The fact is: In February 2020, just before the COVID-19 pandemic reached the U.S., 152.3 million people were employed. Two months later, that number had dropped by 21.9 million, to 130.4 million. By the time Trump left office, more than half of those jobs had been recovered.
It took 17 more months, until June 2022, for the U.S. economy to recover the remaining 9 million jobs lost during the pandemic. From that perspective, the actual net gain during the Biden administration was 6.2 million jobs as of February 2024, not 15.6 million. However 6.2 million jobs is still a higher average than what former President Barack Obama achieved during his two terms (a total of 11.6 million jobs, so about 5.8 million jobs per term), with more than six months left in Biden's term.

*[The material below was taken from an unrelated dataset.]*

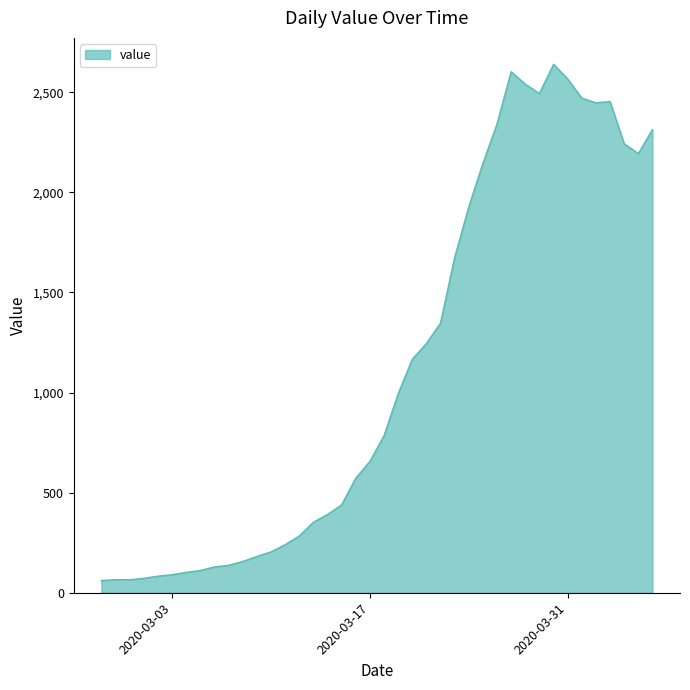

What is the smallest value displayed?

61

But my concern is not how many new jobs are created but how much of our workforce is actually working. So, I took a look at the Biden Administration’s Bureau of Labor’s data, and this is what I found.
Although the number of employed individuals is increasing since Biden took office, the unemployment rate is also increasing as well as the participation rate and employment population ratio. This tells me that not enough jobs are being created or that persons are taking the jobs not in our labor force.